AstraZeneca, FibroGen can't agree on roxadustat's path forward in chronic kidney disease after FDA rejection

In the months since the FDA's high-profile rejection for oral anemia drug roxadustat, AstraZeneca and FibroGen have been working to chart a potential path forward for the med in chronic kidney disease (CKD). But the two partners are now split on what that path might look like, leaving dim prospects for a refiling.

Despite “significant discussions,” AstraZeneca and FibroGen “have not been able to find a path forward for AstraZeneca to fund further roxadustat development of anemia of CKD in the U.S.,” FibroGen CEO Enrique Conterno told investors during a conference call Monday.

As a result, FibroGen “does not expect to receive most or all of the remaining” milestones from AstraZeneca related to roxadusat in the U.S. and certain ex-China markets, FibroGen said in its quarterly filing (PDF). As of March, FibroGen had received $439 million from AstraZeneca under that part of the pact.
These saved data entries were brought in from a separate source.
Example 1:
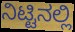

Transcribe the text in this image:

ನಿಟ್ಟಿನಲ್ಲಿ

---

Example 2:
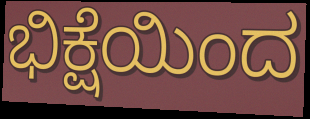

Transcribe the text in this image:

ಭಿಕ್ಷೆಯಿಂದ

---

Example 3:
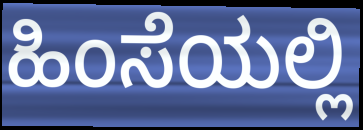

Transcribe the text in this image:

ಹಿಂಸೆಯಲ್ಲಿ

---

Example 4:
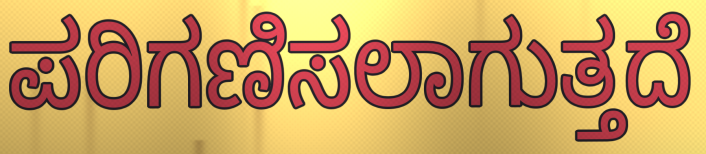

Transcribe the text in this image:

ಪರಿಗಣಿಸಲಾಗುತ್ತದೆ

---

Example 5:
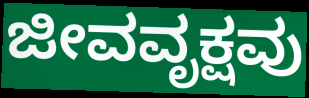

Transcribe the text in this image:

ಜೀವವೃಕ್ಷವು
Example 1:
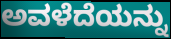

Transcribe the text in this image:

ಅವಳೆದೆಯನ್ನು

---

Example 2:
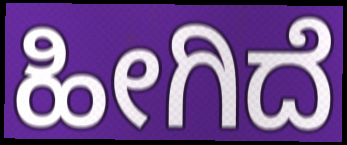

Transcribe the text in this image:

ಹೀಗಿದೆ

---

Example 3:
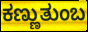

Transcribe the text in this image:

ಕಣ್ಣುತುಂಬ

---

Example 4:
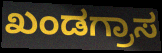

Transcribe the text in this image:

ಖಂಡಗ್ರಾಸ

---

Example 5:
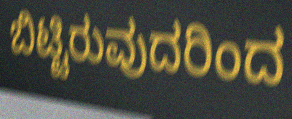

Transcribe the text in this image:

ಬಿಟ್ಟಿರುವುದರಿಂದ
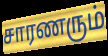
சாரணரும்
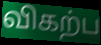
விகற்ப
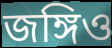
জঙ্গিও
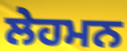
ਲੇਹਮਨ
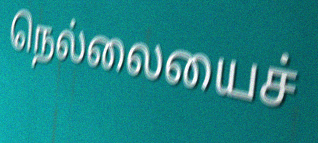
நெல்லையைச்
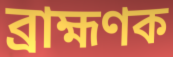
ব্ৰাহ্মণক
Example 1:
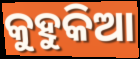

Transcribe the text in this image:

କୁହୁକିଆ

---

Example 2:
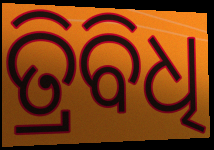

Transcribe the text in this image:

ତ୍ରିବିଧି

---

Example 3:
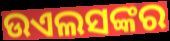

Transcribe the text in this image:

ଉଏଲସଙ୍କର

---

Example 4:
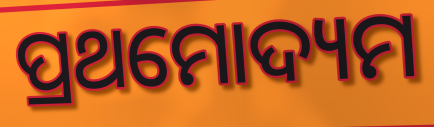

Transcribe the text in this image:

ପ୍ରଥମୋଦ୍ୟମ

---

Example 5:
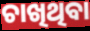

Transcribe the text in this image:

ଚାଖିଥିବା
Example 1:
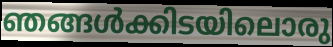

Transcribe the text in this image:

ഞങ്ങൾക്കിടയിലൊരു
Because AstraZeneca holds exclusive rights in the U.S., FibroGen can’t bypass the British pharma, Conterno said.  

“We do think there is a path forward in terms of what is the clinical trial that will be required, but we clearly need to be able to agree with this plan with AstraZeneca and funded in order to move forward,” Conterno said.

Alongside its rejection, the FDA has requested additional clinical research for roxadustat as a condition for a potential nod in CKD anemia. The design of the trial—or trials—has been a key focus among industry watchers seeking to evaluate roxadustat’s timeline and market potential. But some Wall Street analysts have noted that AstraZeneca might not be willing to fund another large phase 3 trial, especially as a rival draws nearer to the market.
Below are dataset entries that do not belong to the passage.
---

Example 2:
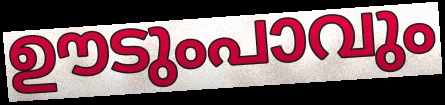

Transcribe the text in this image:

ഊടുംപാവും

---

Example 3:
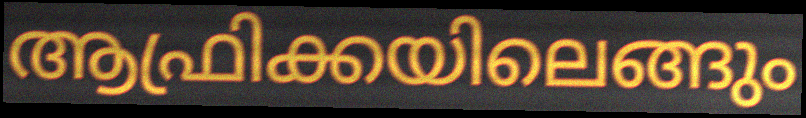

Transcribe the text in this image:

ആഫ്രിക്കയിലെങ്ങും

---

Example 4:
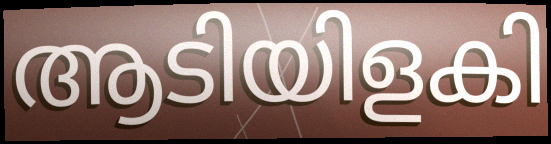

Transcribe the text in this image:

ആടിയിളകി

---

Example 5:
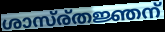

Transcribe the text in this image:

ശാസ്ര്തജ്ഞന്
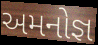
અમનોજ્ઞ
Once hailed as a blockbuster candidate, roxa last summer hit an FDA wall in both dialysis-dependent and nondialysis CKD patients because of heart-related side effects. AstraZeneca and FibroGen suggested that the cardiovascular safety signals seen in roxa’s clinical trials could be solved by titrating dosing, but the FDA wants proof from a clinical trial.

Roxadustat belongs to a new class of oral medicines called HIF-PH inhibitors. With a Chinese go-ahead for CKD anemia patients on dialysis in late 2018, roxadustat became the first HIF-PHI to be approved anywhere. At the time, the med looked set to become the first drug in its class to reach the U.S., as well.

After roxa's rejection, the FDA in March also snubbed Akebia Therapeutics and Otsuka’s second-in-line HIF-PHI vadadustat in CKD anemia, citing higher risks of thromboembolic events and liver injury. The two setbacks leave GlaxoSmithKline’s daprodustat in a position to potentially become a first-in-class entrant in the U.S., with its FDA decision expected by Feb. 1, 2023.

AZ and FibroGen, meanwhile, have set up a joint venture in China to take care of roxa’s distribution, under which the British pharma giant chips in on sales and marketing. In the first quarter, the drug reeled in $43.5 million sales in the country, flat over the same period last year because a 70% increase in volume offset a price reduction for national reimbursement.

The drug is also sold in the EU and Japan under the same brand name—Evrenzo—through a partnership with Astellas. In Europe, the Japanese pharma has launched in Germany, the U.K., the Netherlands, Austria and the Nordic countries, Conterno said on the call.

Although the U.S. CKD anemia indication appears to have hit a dead end, Conterno said AstraZeneca is still involved in roxa’s development in the U.S. for anemia of myelodysplastic syndromes. Top-line phase 3 data for that program are expected in the first half of 2023.

Meanwhile, FibroGen’s problematic disclosure of roxa’s heart safety data has triggered several investor lawsuits accusing the company and its executives of providing false and misleading information. The U.S. Securities and Exchange Commission has also opened an investigation and has requested documents related to the data.